An immutable collection of FHIR Concept Maps to be used to map value sets. These instances are typically created via the :py:module bunsen.codes.stu3

add_mappings(url, version, mappings)

Returns a new ConceptMaps instance with the given mappings added to an existing map. The mappings parameter must be a list of tuples of the form [(source_system, source_value, target_system, target_value, equivalence)].

get_map_as_xml(url, version)

Returns an XML string containing the specified concept map.

get_mappings(url=None, version=None)

Returns a dataset of all mappings which may be filtered by an optional concept map url and concept map version.

get_maps()

Returns a dataset of FHIR ConceptMaps without the nested mapping content, allowing users to explore mapping metadata.

The mappings themselves are excluded because they can become quite large, so users should use the get_mappings method to explore a table of them.

latest_version(url)

Returns the latest version of a map, or None if there is none.”

with_disjoint_maps_from_directory(path, database='ontologies')

Returns a new ConceptMaps instance with all value sets read from the given directory path that are disjoint with value sets stored in the given database. The directory may be anything readable from a Spark path, including local filesystems, HDFS, S3, or others.

with_maps_from_directory(path)

Returns a new ConceptMaps instance with all maps read from the given directory path. The directory may be anything readable from a Spark path, including local filesystems, HDFS, S3, or others.

with_new_map(url, version, source, target, experimental=True, mappings=[])

Returns a new ConceptMaps instance with the given map added. Callers may include a list of mappings tuples in the form of [(source_system, source_value, target_system, target_value, equivalence)].

write_to_database(database)

Writes the mapping content to the given database, creating a mappings and conceptmaps table if they don’t exist.

class bunsen.codes.Hierarchies(spark_session, jhierarchies)

An immutable collection of values from hierarchical code systems to be used for ontologically-based queries.

get_ancestors(url=None, version=None)

Returns a dataset of ancestor values representing the transitive closure of codes in this Hierarchies instance filtered by an optional hierarchy uri and version..

latest_version(uri)

Returns the latest version of a hierarchy, or None if there is none.

write_to_database(database)

Write the ancestor content to the given database, create an ancestors table if they don’t exist.

class bunsen.codes.ValueSets(spark_session, jvalue_sets, jfunctions, java_package)

An immutable collection of FHIR Value Sets to be used to for ontologically-based queries.

add_values(url, version, values)

Returns a new ValueSets instance with the given values added to an existing value set.
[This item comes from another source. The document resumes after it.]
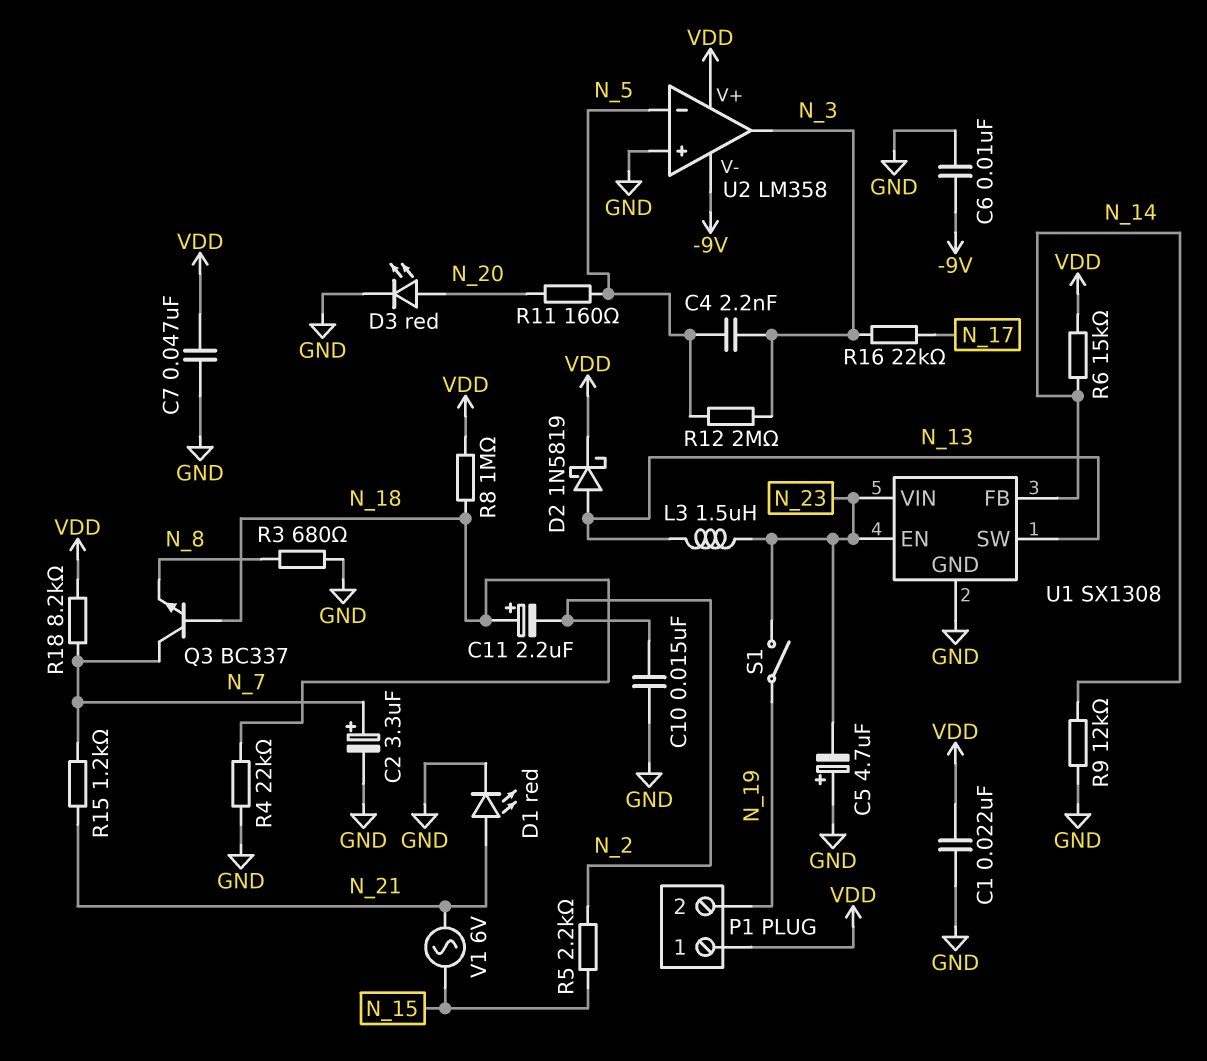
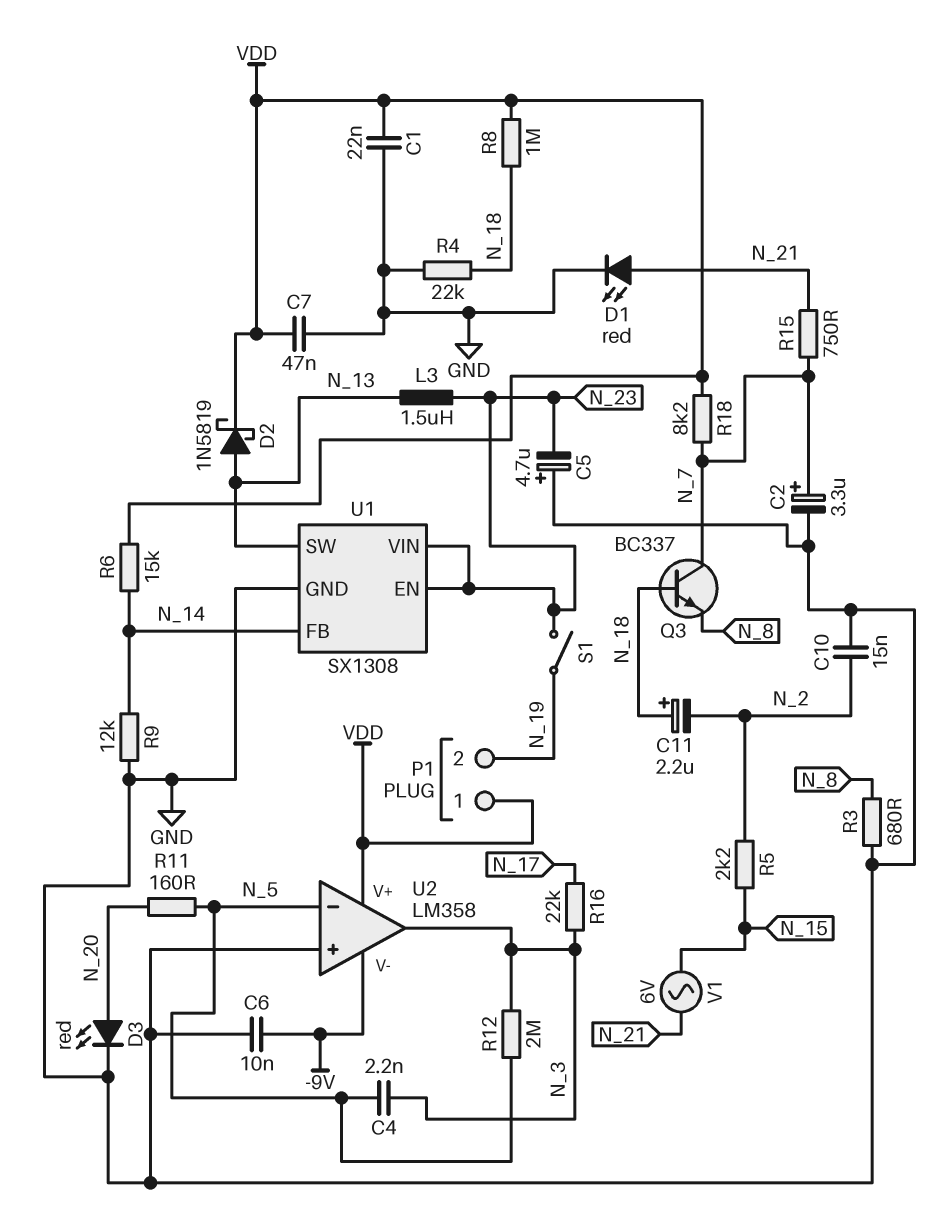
R15: 1.2k (N_7, N_21) -> 750 (N_7, N_21)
The values parameter must be a list of the form [(sytem, value)].

get_value_set_as_xml(url, version)

Returns an XML string containing the specified value set.

get_value_sets()

Returns a dataset of FHIR ValueSets without the nested value content, allowing users to explore value set metadata.
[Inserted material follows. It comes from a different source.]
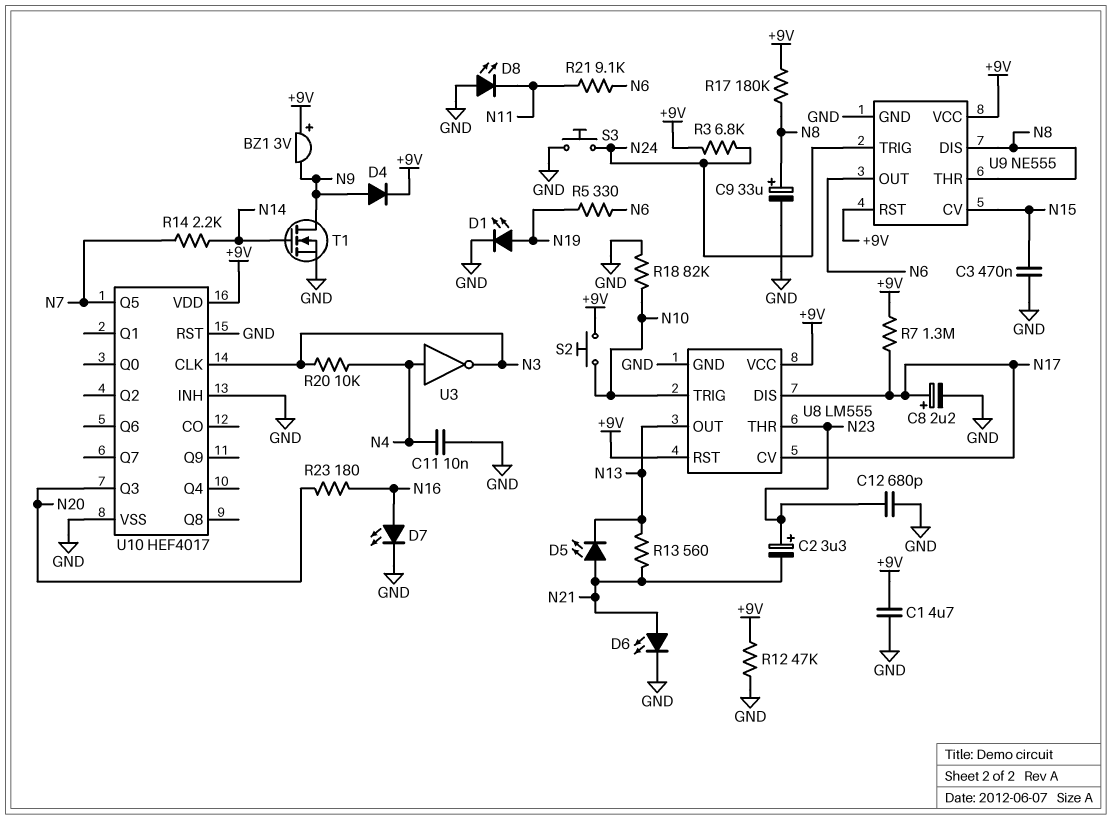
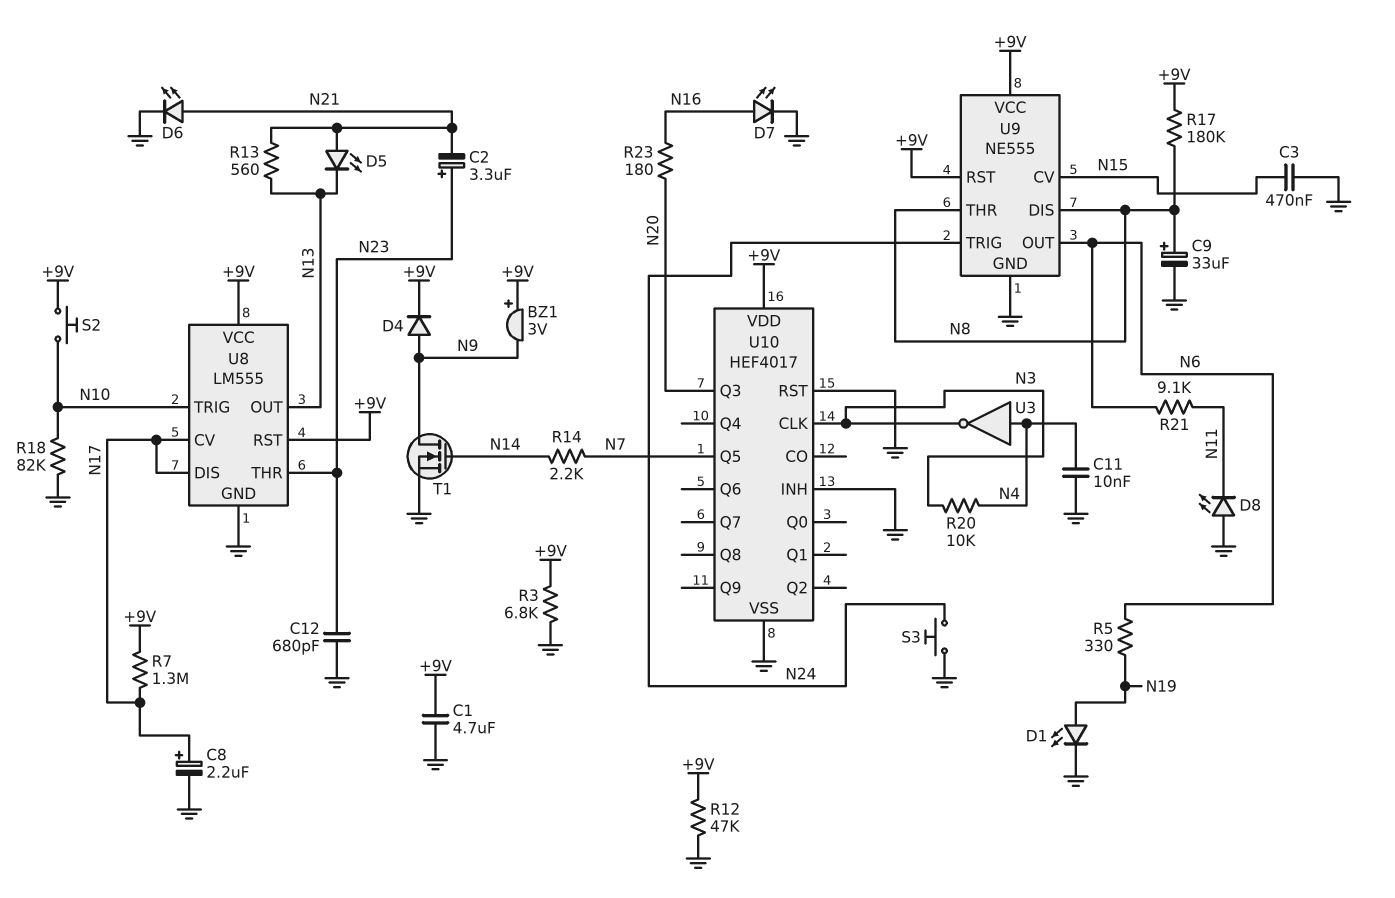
R3: 6.8k (+9V, N24) -> 6.8k (+9V, GND)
The values themselves are excluded because they can be become quite large, so users should use the get_values method to explore them.
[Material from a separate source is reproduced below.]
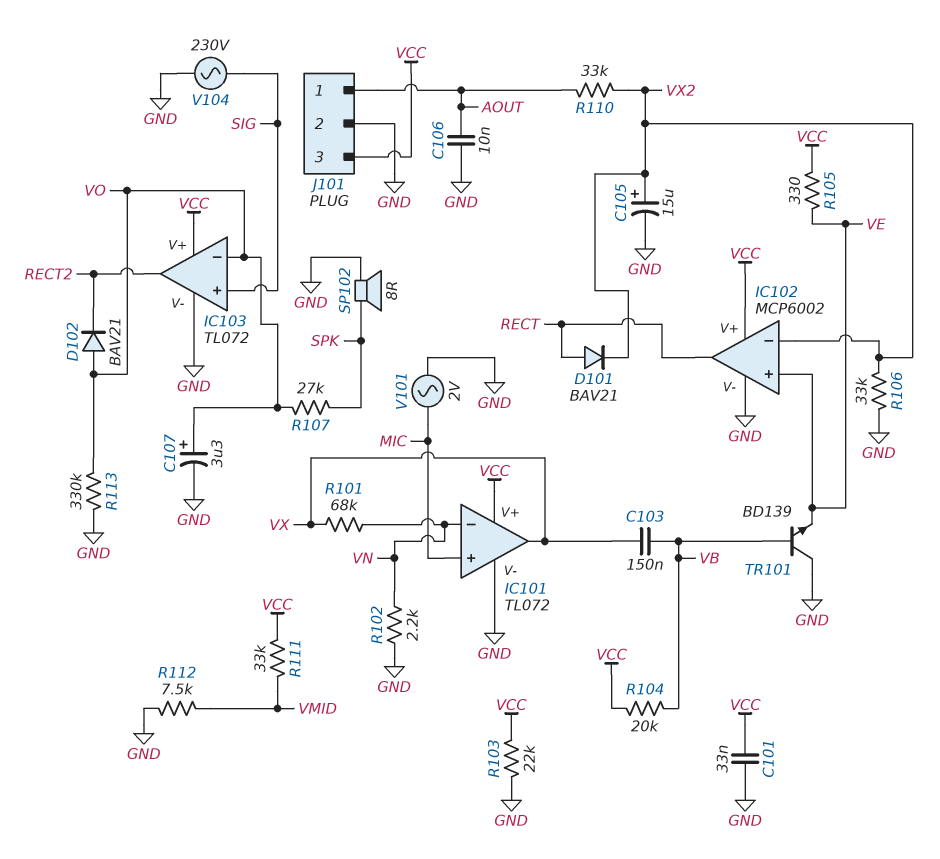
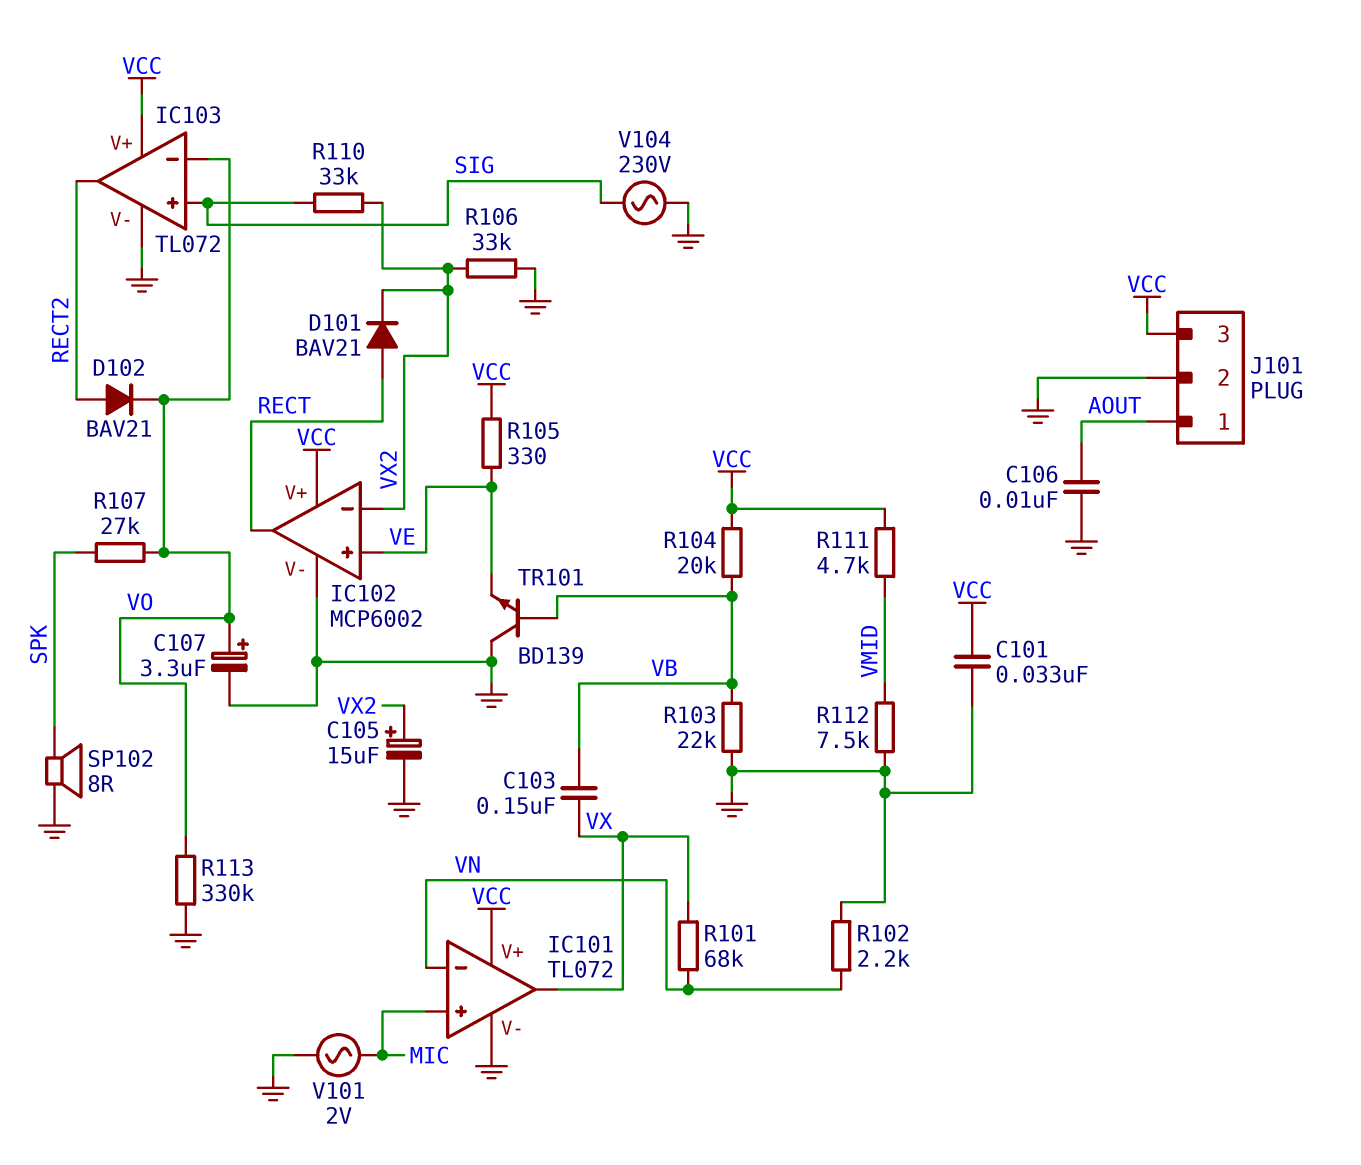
D102: diode BAV21 (A VO, K RECT2) -> diode BAV21 (A RECT2, K VO)
R103: 22k (GND, VCC) -> 22k (GND, VB)
R110: 33k (AOUT, VX2) -> 33k (SIG, VX2)
R111: 33k (VCC, VMID) -> 4.7k (VCC, VMID)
get_values(url=None, version=None)

Returns a dataset of all values which may be filtered by an optional value set url and value set version.

latest_version(url)

Returns the latest version of a value set, or None if there is none.

with_disjoint_value_sets_from_directory(path, database='ontologies')

Returns a new ValueSets instance with all value sets read from the given directory path that are disjoint with value sets stored in the given database. The directory may be anything readable from a Spark path, including local filesystems, HDFS, S3, or others.

with_new_value_set(url, version, experimental=True, values=[])

Returns a new ValueSets instance with the given value set added. Callers may include a list of value tuples in the form of [(system, value)].

with_value_sets_from_directory(path)

Returns a new ValueSets instance with all value sets read from the given directory path. The directory may be anything readable from a Spark path, including local filesystems, HDFS, S3, or others.

write_to_database(database)

Writes the value set content to the given database, creating a values and valuesets table if they don’t exist.